Her breath whispered across his hand, her lips warm and moist against his fingertips. The scent of cinnamon and honey and life teased both his senses and his memories, but those memories remained tantalizingly out of reach.
"I cannot,” he said softly, releasing her hand and stepping back. “It would not be right." With little more than a fingertip against his chest, she stopped his retreat and drew him back just as easily. “Why wouldn't it be right? It's what I want, and it's what you want."
"I came here to avenge Christine. Nothing more, nothing less."

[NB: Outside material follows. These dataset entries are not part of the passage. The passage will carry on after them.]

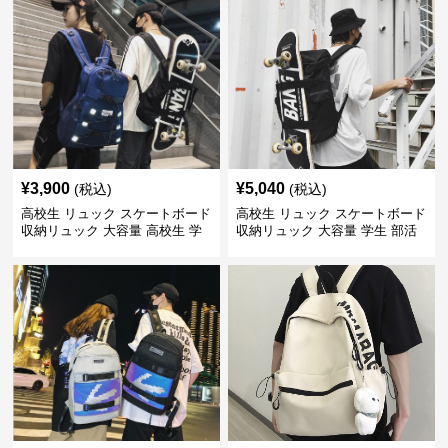
¥
3,900
¥
5,040
(税込)
(税込)
高校生 リュック スケートボード
高校生 リュック スケートボード
収納リュック 大容量 高校生 学
収納リュック 大容量 学生 部活
生 部活用
用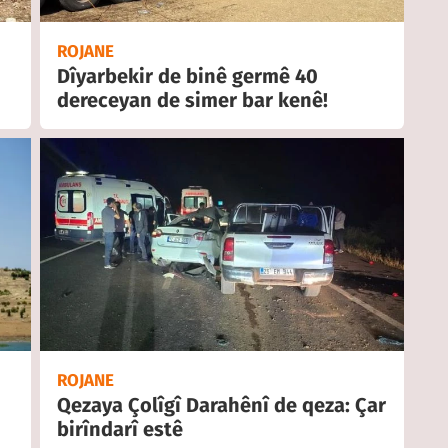
ROJANE
Dîyarbekir de binê germê 40
dereceyan de simer bar kenê!
ROJANE
Qezaya Çolîgî Darahênî de qeza: Çar
birîndarî estê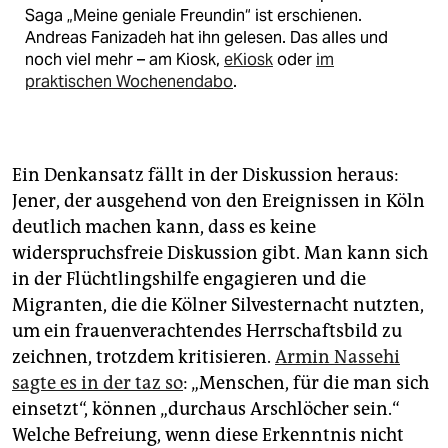
Saga „Meine geniale Freundin“ ist erschienen.
Andreas Fanizadeh hat ihn gelesen. Das alles und
noch viel mehr – am Kiosk,
eKiosk
oder
im
praktischen Wochenendabo
.
Ein Denkansatz fällt in der Diskussion heraus:
Jener, der ausgehend von den Ereignissen in Köln
deutlich machen kann, dass es keine
widerspruchsfreie Diskussion gibt. Man kann sich
in der Flüchtlingshilfe engagieren und die
Migranten, die die Kölner Silvesternacht nutzten,
um ein frauenverachtendes Herrschaftsbild zu
zeichnen, trotzdem kritisieren.
Armin Nassehi
sagte es in der taz so
: „Menschen, für die man sich
einsetzt“, können „durchaus Arschlöcher sein.“
Welche Befreiung, wenn diese Erkenntnis nicht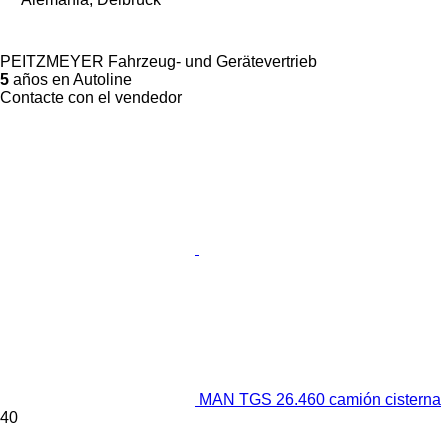
PEITZMEYER Fahrzeug- und Gerätevertrieb
5
años en Autoline
Contacte con el vendedor
MAN TGS 26.460 camión cisterna
40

"You avenged Christine long ago. This is about you and me, nothing else." The pulse at her neck was little more than a wild flutter, a rhythm that called to the darkness in him. A rhythm that called to the man. Her nipples were pebbles pressing against his chest, her skin so warm that sweat formed where their bodies brushed.
He wanted her, there was no denying that. But he'd spent a lifetime denying desire, and this was no different than the need for blood. He might want her, but it wasn't right to take her. Still ... He wasn't made of stone. He was flesh and blood, and even after all these years, there were some desires that could not be completely repressed.